Ormai è passato mezzo secolo dalla morte di Franco e la buona volontà, finalmente ufficiale, di memoria democratica si scontra con il disagio della brevità della vita umana, perché gran parte di coloro che hanno sofferto e meritato riparazione sono morti. E si scontra ancora di più con la durezza d’animo di un diritto a cui non basta l’impegno attivo nella lobotomia storica e politica, con un’inumana indifferenza verso la sofferenza e l’eroismo di chi ha osato rischiare la vita per affrontare un regime che mai smise di celebrare con vendetta la sua vittoria nella Guerra Civile, né smise di torturare e uccidere anche dopo la morte del tiranno.

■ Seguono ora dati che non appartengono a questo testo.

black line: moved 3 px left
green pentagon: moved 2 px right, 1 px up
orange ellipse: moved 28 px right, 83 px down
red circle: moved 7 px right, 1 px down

Ora, in più, ha scoperto il sarcasmo. Núñez Feijóo, l’uomo con la maschera di gomma morbida, si sforza di sorridere per spiegare che il passato lo rende molto pigro, perché la sua passione è il domani, e che la sinistra è così retrograda che sta morendo di nostalgia per gli anni Quaranta, Cinquanta, gli anni Sessanta, gli anni Settanta. Si è visto che la sinistra anela al carcere, ai processi sommari, alle sentenze spietate, alla persecuzione, all’esproprio delle proprietà e dei posti di lavoro, alla tortura, alle teste rasate, alla perdita di tutti i diritti, compreso quello alla vita.
Non esistono partiti conservatori in Europa che siano ostili alla memoria degli orrori delle dittature e che rifiutino di onorare le loro vittime. Sarebbe inaudito che qualcuno della destra portoghese smetta di condannare la dittatura di Salazar, o che qualcuno in Francia o Germania non partecipi alla commemorazione delle vittime e dei combattenti della resistenza. Questo negazionismo è strettamente riservato all’estrema destra. In Germania, l’ex quartier generale della Stasi è un museo, così come lo è il quartier generale della PIDE, la polizia politica di Salazar, a Lisbona, dove si trovano le foto e le testimonianze di coloro che hanno subito prigionia e torture nelle loro celle. A Madrid, in quella che era la Direzione Generale della Sicurezza, c’è una targa che celebra la rivolta del 2 maggio 1808, ma non una sola impronta, non un ricordo, di tutte le persone che sono passate per quelle celle e quei sinistri uffici. in cui furono torturati e talvolta uccisi. Il portavoce del governo regionale, che ha la sua lussuosa sede nell’edificio, ha appena annunciato che non permetterà che venga designato come “luogo della memoria democratica”, né che venga utilizzato l’anno prossimo per qualsiasi evento commemorativo. Ma più negano, cancellano, ignorano, disprezzano, più rivelano inavvertitamente la bruttezza di chi sono.